BEGIN

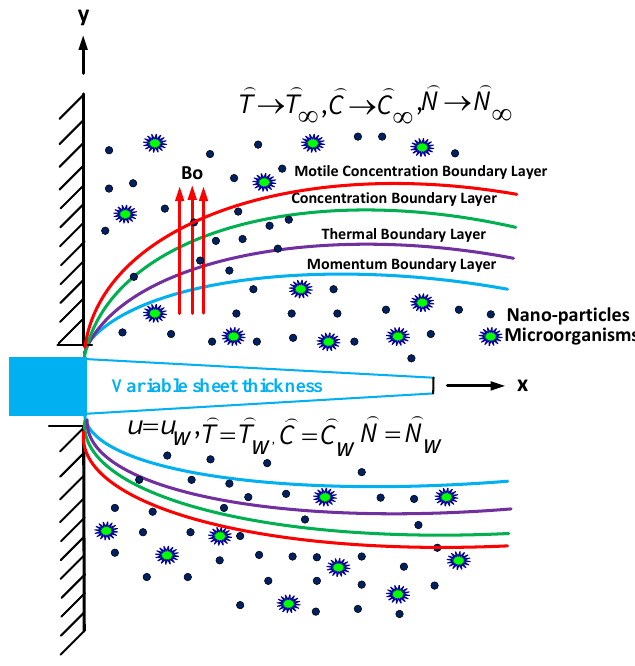
Figure 1. Flow diagram with variable thickness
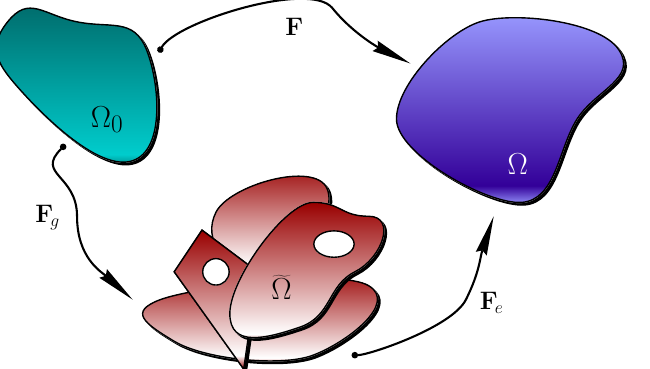
Figure 4. Decomposition of the tensor gradient of deformation F into pure growth F g and an elastic Ω , between the undeformed reference state deformation tensor F e . The intermediate configuration Ω Ω including growth and elastic response with stress, is an 0 and the current/final configuration (cid:101) incompatible and stress-free growth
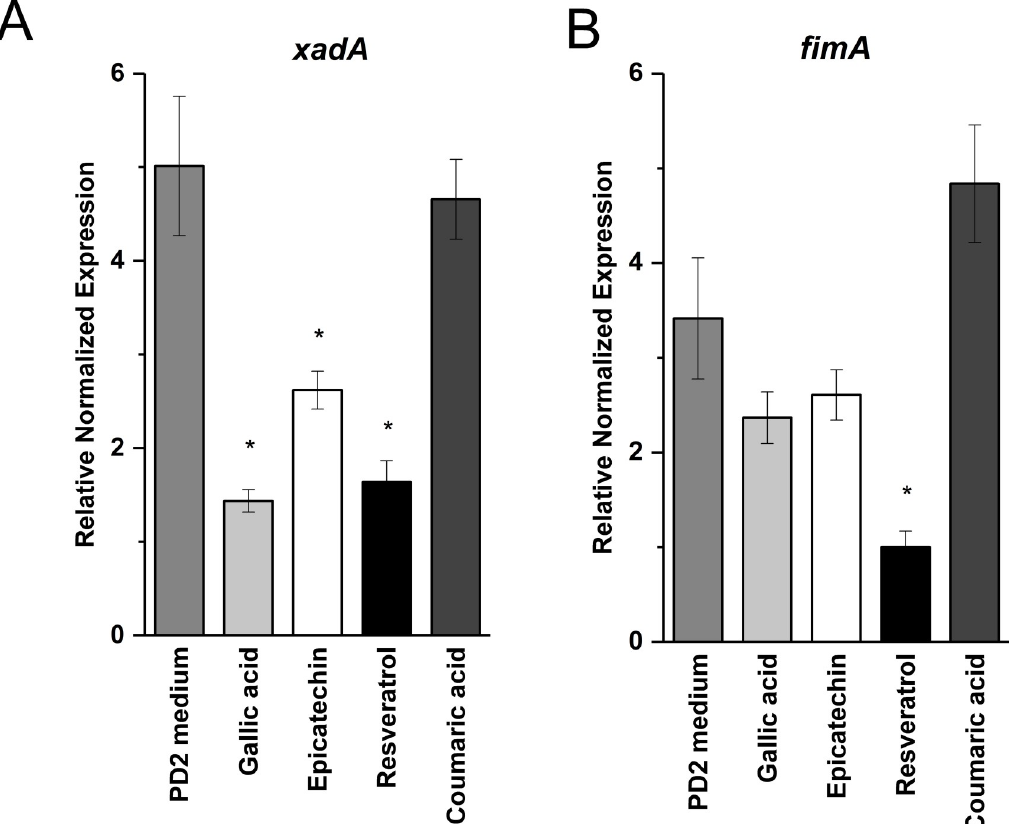
Fig 4. Reduced expression of adhesion-related genes in the presence of phenolic compounds. Expression of xadA (A) and fimA (B) in X . fastidiosa after 7 d of growth in the presence of gallic acid (1000 mg/ml), epicatechin (200 mg/ml), resveratrol (15 mg/ml), or coumaric acid (60 mg/ml). Data are expressed as means ± standard deviation of three independent experiments, each consisting of three biological replicates ( n = 9). Significant differences (p-value < 0.05) in gene expression, relative fold change, standard error, and confidence intervals were all calculated by the CFX Manager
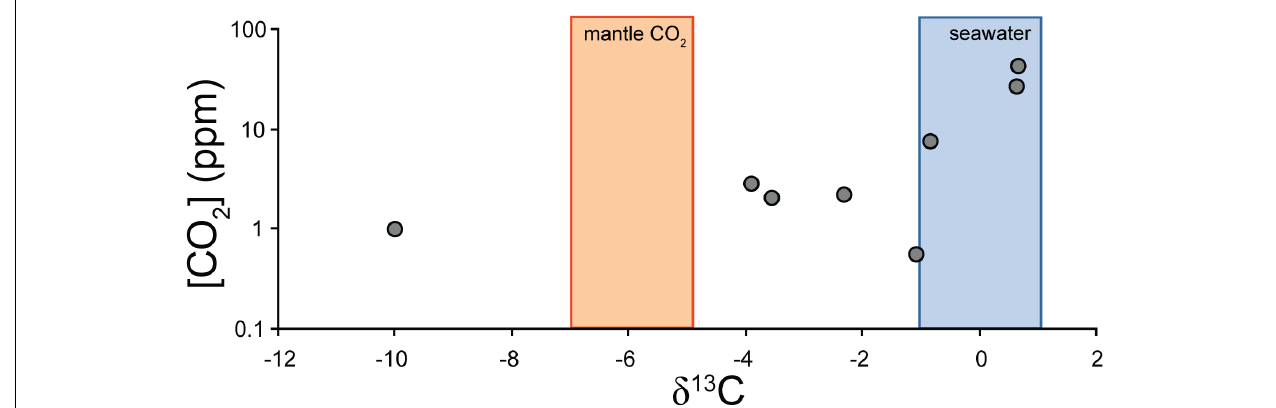
FIGURE 9 | Carbonate stable carbon isotope and CO 2 yield data for SFVC separates, with ranges for the mantle and seawater marked by colored bars. All but one of the data fall between mantle and seawater, consistent with carbonate derived largely from these sources. The anomalous sample, G9, contains additional light carbon of uncertain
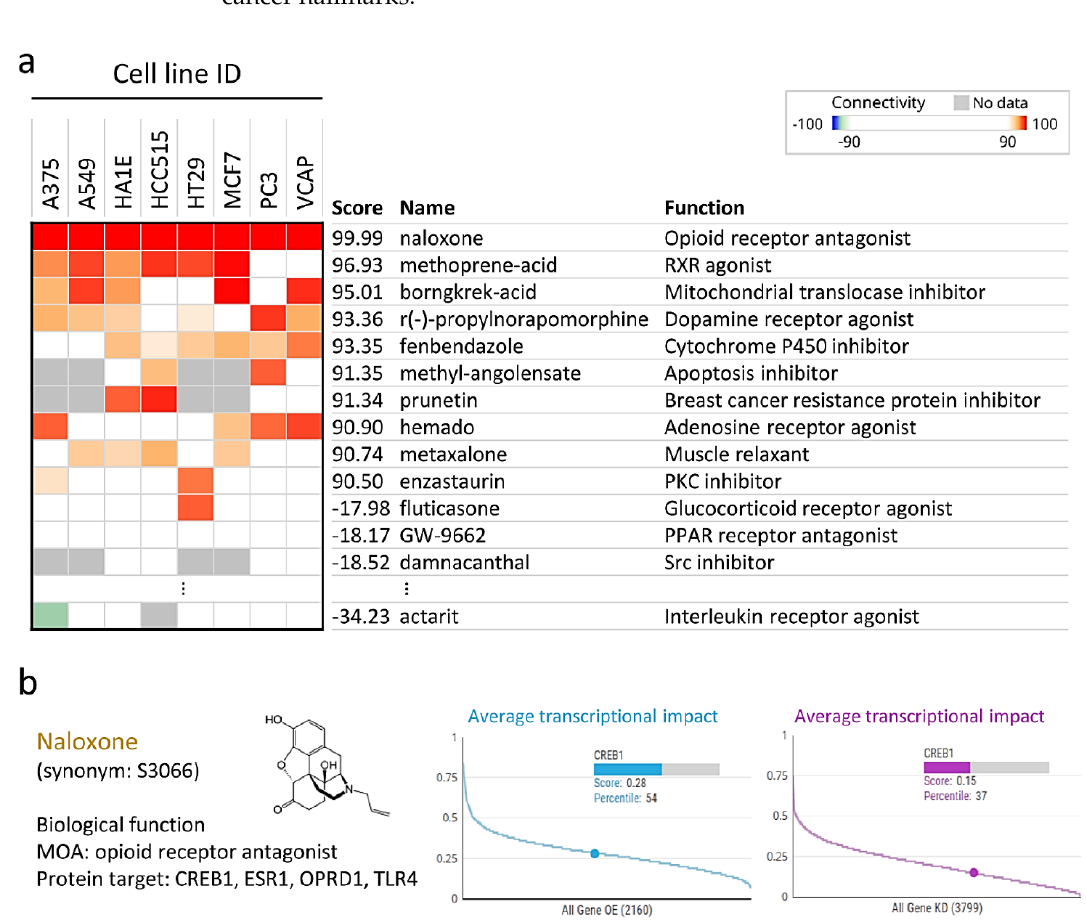
Figure 6. CMap analysis and drug sensitivity profiling in ovarian cancer cells. ( a ) The CREB1 gene signature was queried using the CMap database to predict potential drugs to reverse this signature. ( b ) The correlation between CREB1 gene overexpression and knockdown in OV cell lines (The Cancer Therapeutics Response Portal CTRP-OV data from the CTRP database).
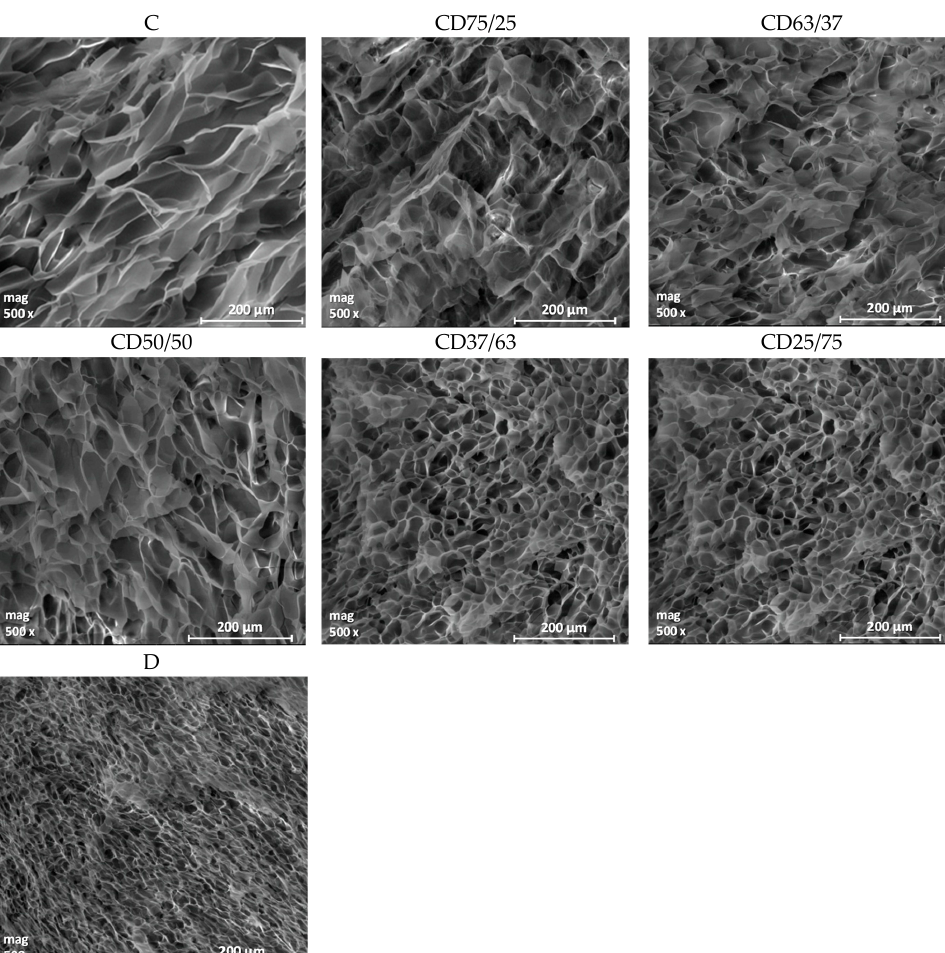
Figure 3. SEM images of the hydrogels obtained from cellulose (C), dextran (D) and their binary mixtures, in different gravimetric ratios (CD). mixtures, in different gravimetric ratios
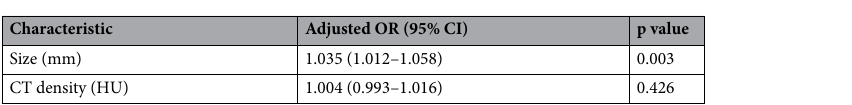
Table 4. Multivariable analysis of training dataset for the conventional CT model (size and CT density) predicting the cardiac tumor.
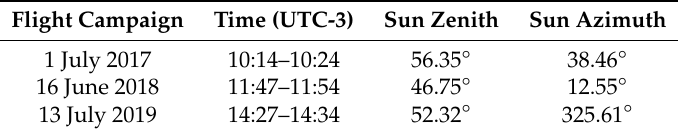
Table 4. Details of the image acquisition in each flight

END

Leaving out the pictures, return the records exactly as given.

## Final answer
Figure 1. Flow diagram with variable thickness
Figure 4. Decomposition of the tensor gradient of deformation F into pure growth F g and an elastic Ω , between the undeformed reference state deformation tensor F e . The intermediate configuration Ω Ω including growth and elastic response with stress, is an 0 and the current/final configuration (cid:101) incompatible and stress-free growth
Fig 4. Reduced expression of adhesion-related genes in the presence of phenolic compounds. Expression of xadA (A) and fimA (B) in X . fastidiosa after 7 d of growth in the presence of gallic acid (1000 mg/ml), epicatechin (200 mg/ml), resveratrol (15 mg/ml), or coumaric acid (60 mg/ml). Data are expressed as means ± standard deviation of three independent experiments, each consisting of three biological replicates ( n = 9). Significant differences (p-value < 0.05) in gene expression, relative fold change, standard error, and confidence intervals were all calculated by the CFX Manager
FIGURE 9 | Carbonate stable carbon isotope and CO 2 yield data for SFVC separates, with ranges for the mantle and seawater marked by colored bars. All but one of the data fall between mantle and seawater, consistent with carbonate derived largely from these sources. The anomalous sample, G9, contains additional light carbon of uncertain
Figure 6. CMap analysis and drug sensitivity profiling in ovarian cancer cells. ( a ) The CREB1 gene signature was queried using the CMap database to predict potential drugs to reverse this signature. ( b ) The correlation between CREB1 gene overexpression and knockdown in OV cell lines (The Cancer Therapeutics Response Portal CTRP-OV data from the CTRP database).
Figure 3. SEM images of the hydrogels obtained from cellulose (C), dextran (D) and their binary mixtures, in different gravimetric ratios (CD). mixtures, in different gravimetric ratios
Table 4. Multivariable analysis of training dataset for the conventional CT model (size and CT density) predicting the cardiac tumor.
Table 4. Details of the image acquisition in each flight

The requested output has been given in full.